[Text for analysis]
Don’t kill the goose
We suggest the city looks for other sources of revenue, allowing cultural institutions to continue to do what we do best
By Malcolm Rogers. Comment, Issue 231, January 2012
Published online: 01 January 2012
The Museum of Fine Arts, Boston (MFA), is one of the world’s great cultural institutions, whose impact on the quality of life of its city is immeasurable. But the generosity of spirit that built this great museum is being buffeted by a surprising entity—the City of Boston itself—which has put in motion a plan to drastically increase the “voluntary” contributions cultural institutions make through its payment in lieu of taxes (Pilot) programme (see p13). When civic leaders look to cultural organisations as a source of revenue, rather than as an invaluable resource for the communities they serve, it has dire implications nationwide.
Since the MFA opened its doors on 4 July 1876, it has been almost entirely privately funded. Unlike our peer museums—the Metropolitan Museum of Art, the Los Angeles County Museum of Art and the Art Institute of Chicago, which receive millions of dollars in financing from their cities—we are not funded by our municipality. Thankfully, Boston is a profoundly philanthropic city and the MFA has been supported in good times and difficult times by many committed individuals, foundations and corporations who understand the benefits of a world-class museum.

[Information given]

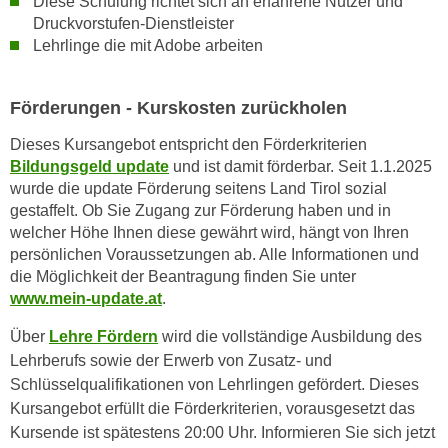
Diese Schulung richtet sich an erfahrene Nutzer und
r
a
Druckvorstufen-Dienstleister
t
Lehrlinge die mit Adobe arbeiten
b
e
e
C
n
o
Förderungen - Kurskosten zurückholen
.
o
W
Dieses Kursangebot entspricht den Förderkriterien
k
Bildungsgeld update
und ist damit förderbar. Seit 1.1.2025
e
i
wurde die update Förderung seitens Land Tirol sozial
n
e
gestaffelt. Ob Sie Zugang zur Förderung haben und in
n
s
welcher Höhe Ihnen diese gewährt wird, hängt von Ihren
S
z
persönlichen Voraussetzungen ab. Alle Informationen und
i
u
die Möglichkeit der Beantragung finden Sie unter
e
A
www.mein-update.at
.
d
n
e
Über
Lehre Fördern
wird die vollständige Ausbildung des
a
r
Lehrberufs sowie der Erwerb von Zusatz- und
l
C
Schlüsselqualifikationen von Lehrlingen gefördert. Dieses
y
o
Kursangebot erfüllt die Förderkriterien, vorausgesetzt das
s
o
Kursende ist spätestens 20:00 Uhr. Informieren Sie sich jetzt
e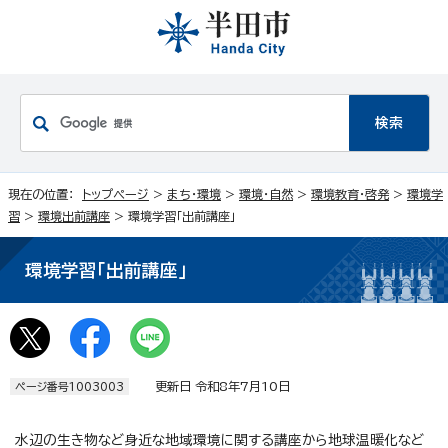
現在の位置：
トップページ
>
まち・環境
>
環境・自然
>
環境教育・啓発
>
環境学
習
>
環境出前講座
> 環境学習「出前講座」
環境学習「出前講座」
更新日 令和8年7月10日
ページ番号1003003
水辺の生き物など身近な地域環境に関する講座から地球温暖化など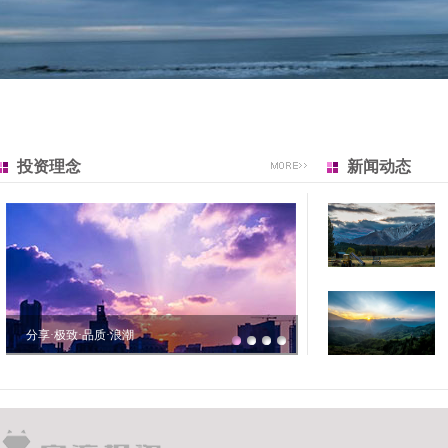
投资理念
新闻动态
分享·极致·品质·浪潮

[Study questions]
**a.** In the commentary on Boston's museum funding, on what date did the MFA open its doors?
**b.** Carry on the commentary on Boston's museum funding from where it ends.

[Answers to the exercise]
**a.** 4 July 1876

**b.**
As a charitable organisation, the MFA is exempt by law from state and federal taxes. However, the programme developed by Boston’s Pilot task force circumvents this status by recommending payments for important city functions, such as the fire and police services. To the best of our knowledge the MFA is the only major art museum in the country that makes payments in lieu of taxes. We have participated in this revenue initiative since 1988 when the museum opened its parking garage. We contributed $55,000 in 2010/11. The proposed increases would raise our payments to $250,000 in 2011/12 and to $1,025,000 in four years. The new Pilot formula sets the payment at 25% of the estimated tax a cultural organisation would have paid if it were a taxable entity, less a 50% community service credit. In devising this plan the task force never sought the input of any of the city’s cultural institutions.
Since the museum’s founding, based on the principle of “enlightened enjoyment for all”, the MFA has made great works of art directly accessible to a wide variety of people. As a vibrant cultural and community resource, the MFA welcomes everyone—from residents of Boston’s neighbourhoods to visitors from around the globe. We provide countless educational opportunities that can literally change lives, especially for young people and families. Highlights include free museum admission for students from 67 Boston public schools, free community days, free Wednesday evenings, free admission for those aged 17 and under, subsidised admission for students from 19 city colleges and universities, paid internships for Boston teenagers, and passes to the museum available at Boston Public Library branches.
These quantifiable annual services and benefits, provided at no cost to the city, total approximately $2.1m. Non-quantifiable benefits include community arts programming for about 20,000 children and teachers, free workshops for educators, and partnerships with local hospitals that offer art-making activities for young patients.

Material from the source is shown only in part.